(SUPPLIED INFORMATION Opens)
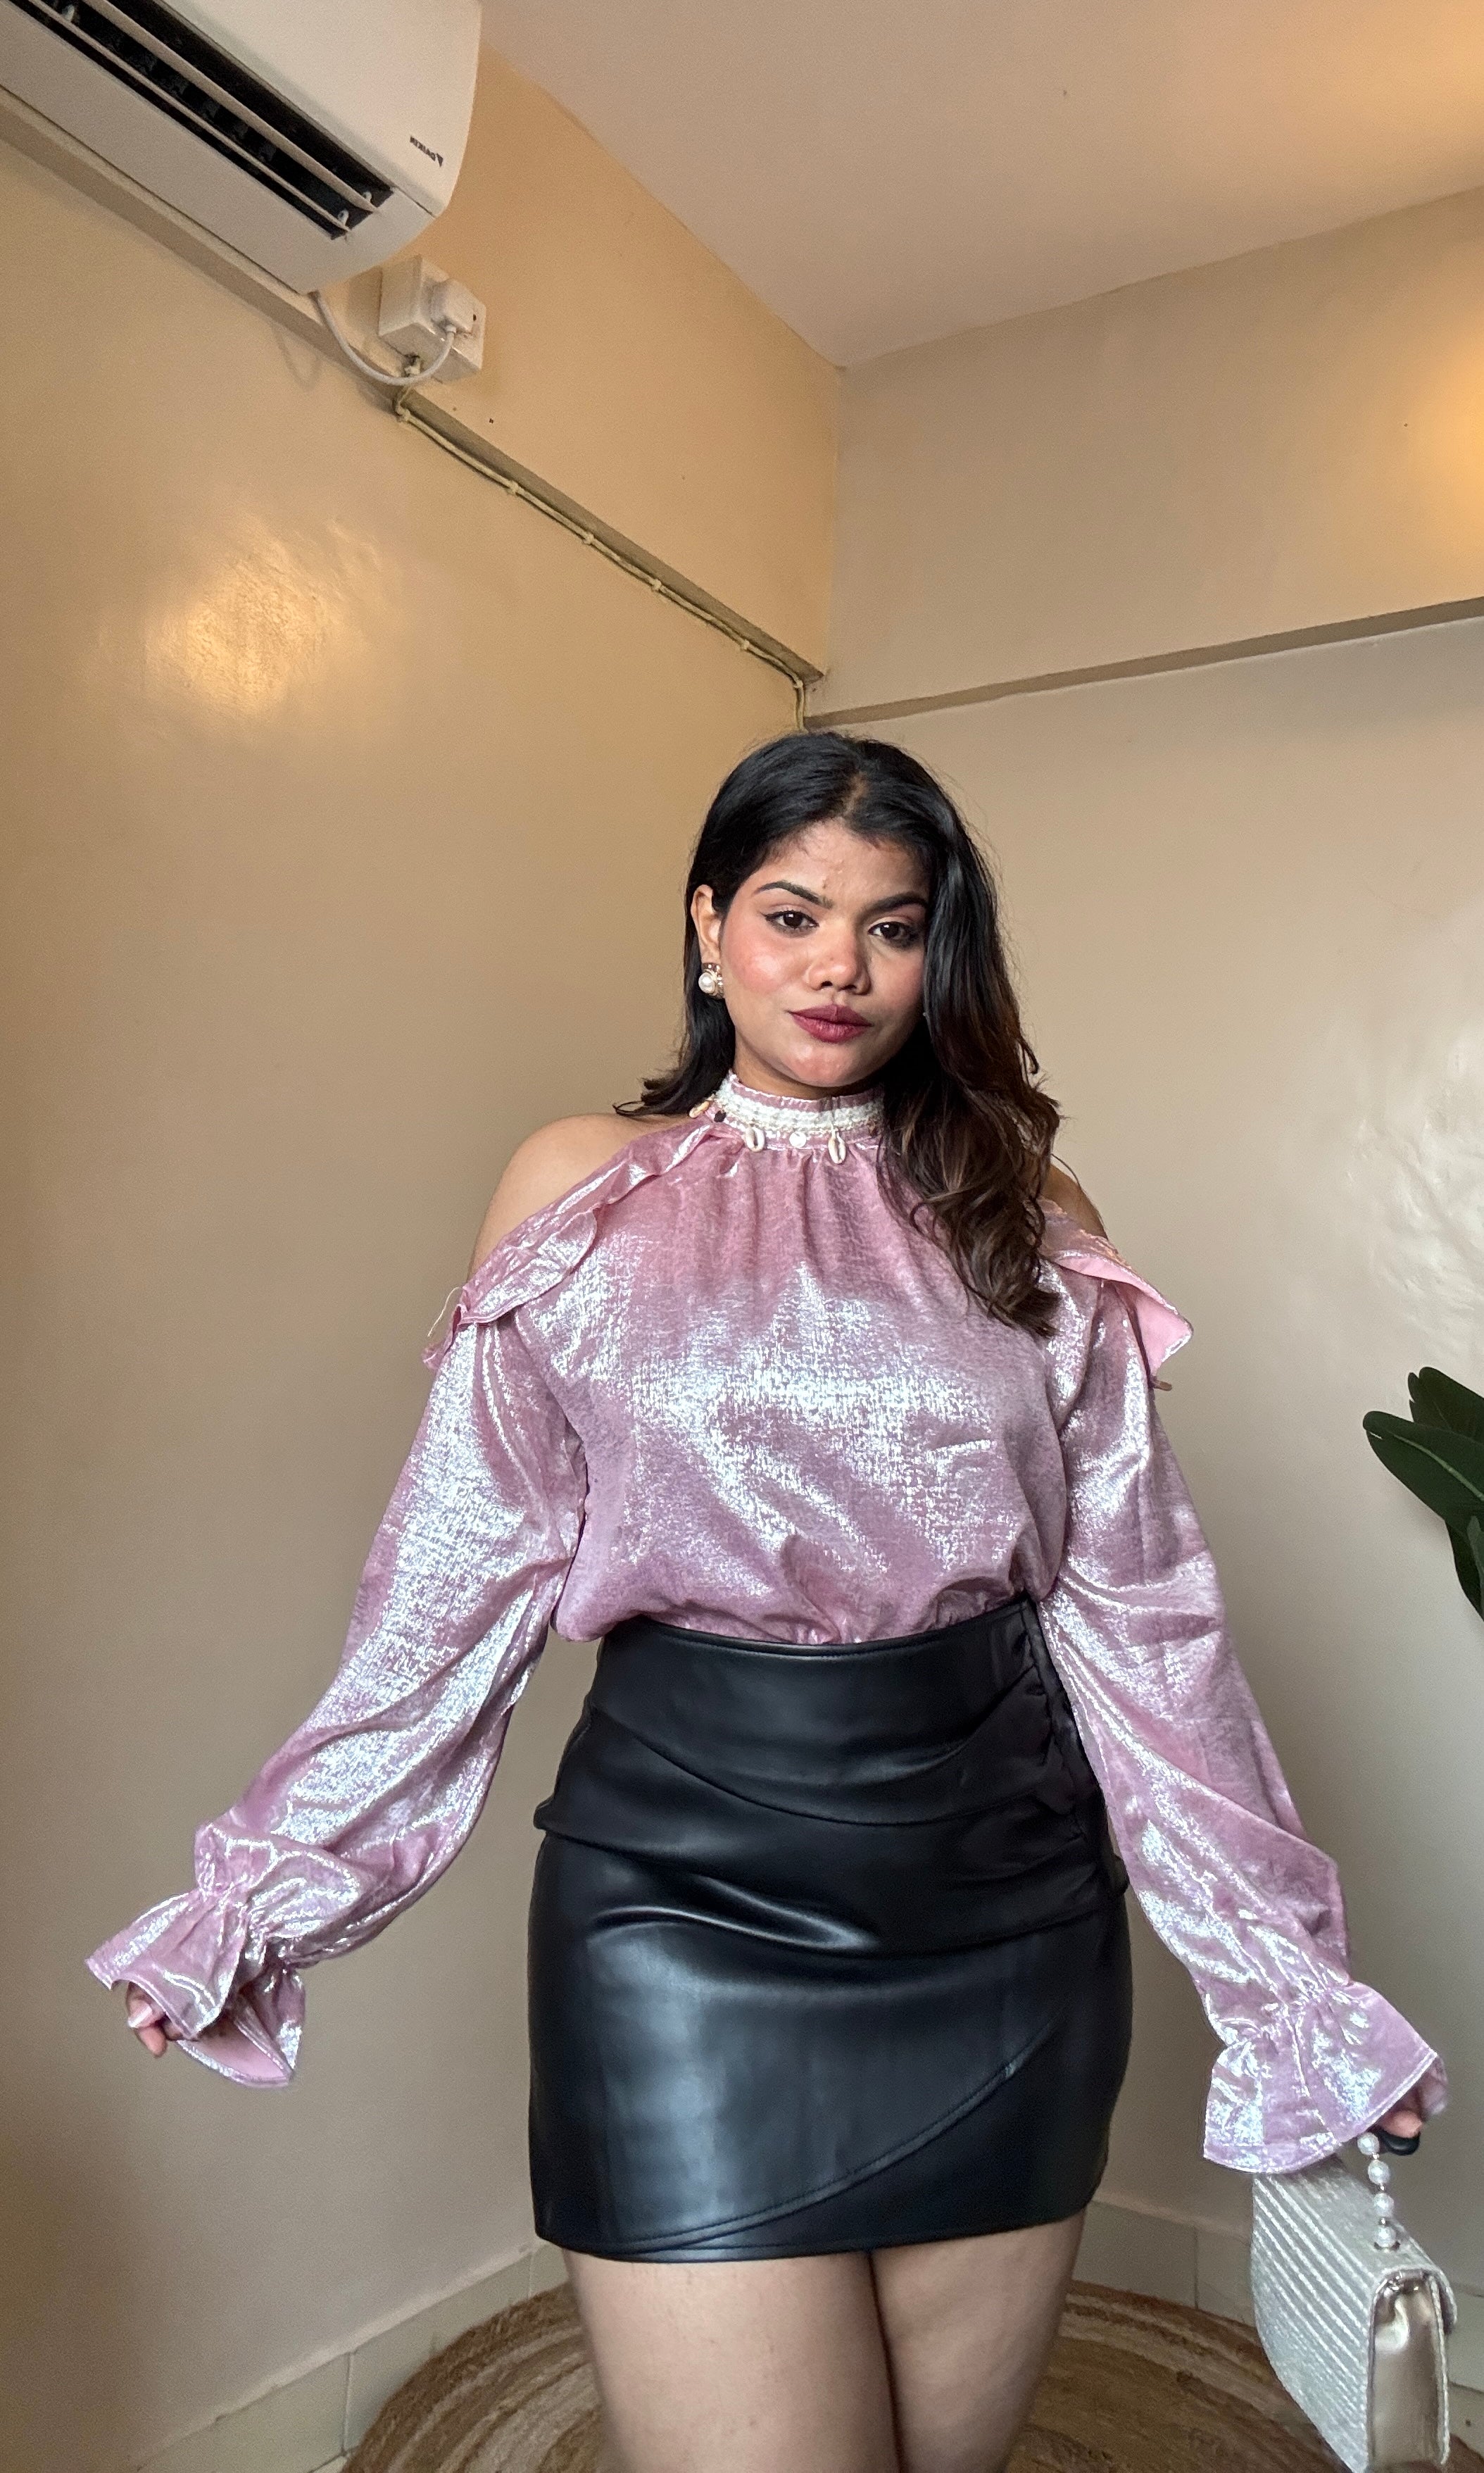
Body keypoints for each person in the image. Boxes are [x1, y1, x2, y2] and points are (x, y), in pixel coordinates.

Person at [91, 734, 1442, 2473]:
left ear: (938, 953)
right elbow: (451, 1586)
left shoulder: (1026, 1212)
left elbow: (1144, 1626)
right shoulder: (580, 1186)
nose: (839, 967)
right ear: (707, 923)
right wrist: (266, 1896)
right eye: (793, 914)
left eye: (894, 925)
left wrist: (1292, 1991)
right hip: (678, 1902)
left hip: (1005, 1907)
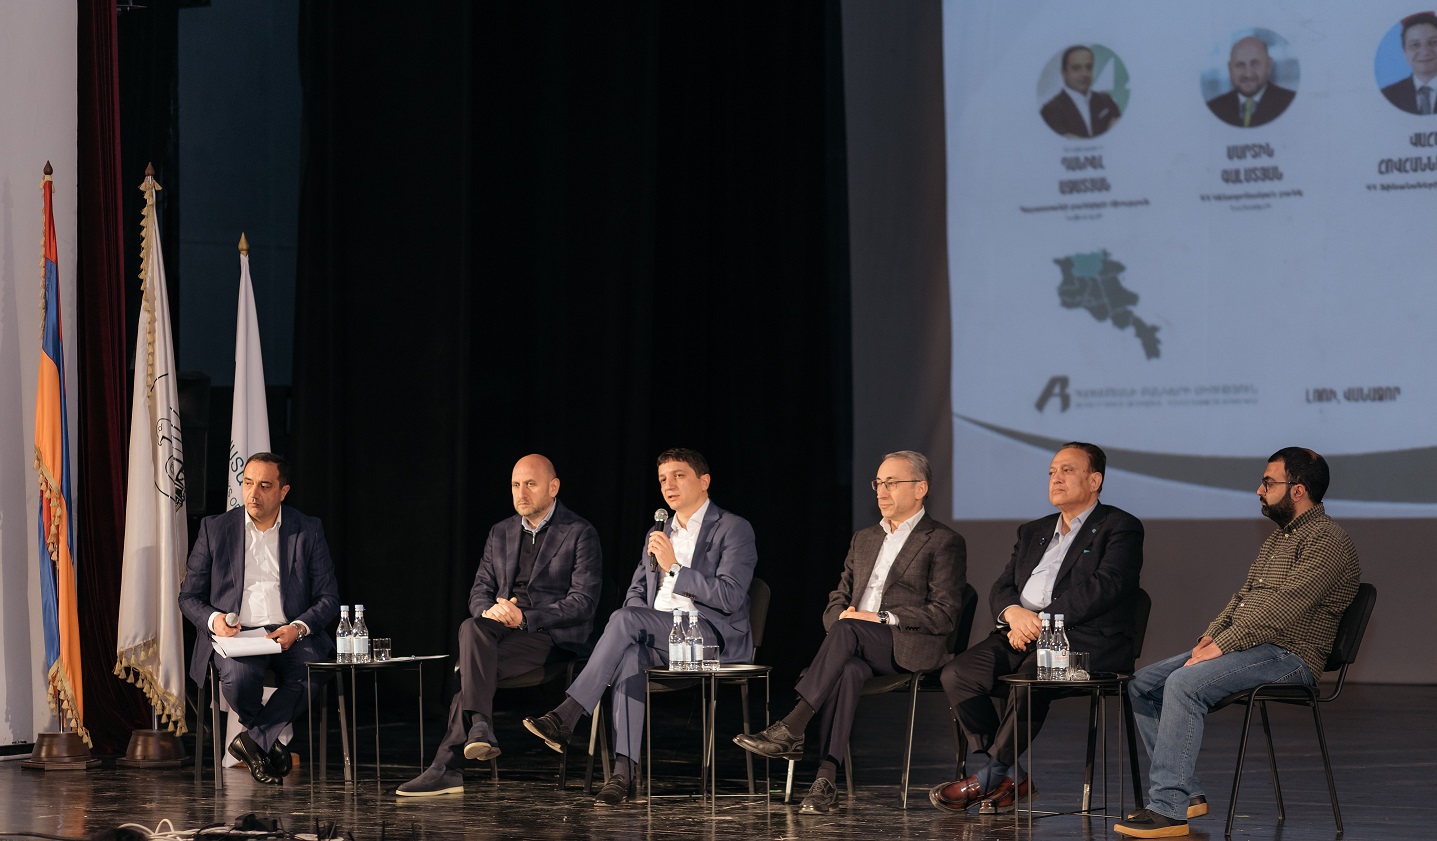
(SUPPLIED INFORMATION Closes)
▶ [WHAT YOU ARE ASKED TO DO]
None of the pictures belongs in the answer, but all the entries must be repeated exactly.

▶ [EXERCISE ANSWER]
Body keypoints for each person in the image. Boxes are [x1, y1, x2, y2] and points are (x, y), in pixel coordinates.

Person at [91, 734, 1442, 2473]:
left ear: (938, 953)
right elbow: (451, 1586)
left shoulder: (1026, 1212)
left elbow: (1144, 1626)
right shoulder: (580, 1186)
nose: (839, 967)
right ear: (707, 923)
right wrist: (266, 1896)
right eye: (793, 914)
left eye: (894, 925)
left wrist: (1292, 1991)
right hip: (678, 1902)
left hip: (1005, 1907)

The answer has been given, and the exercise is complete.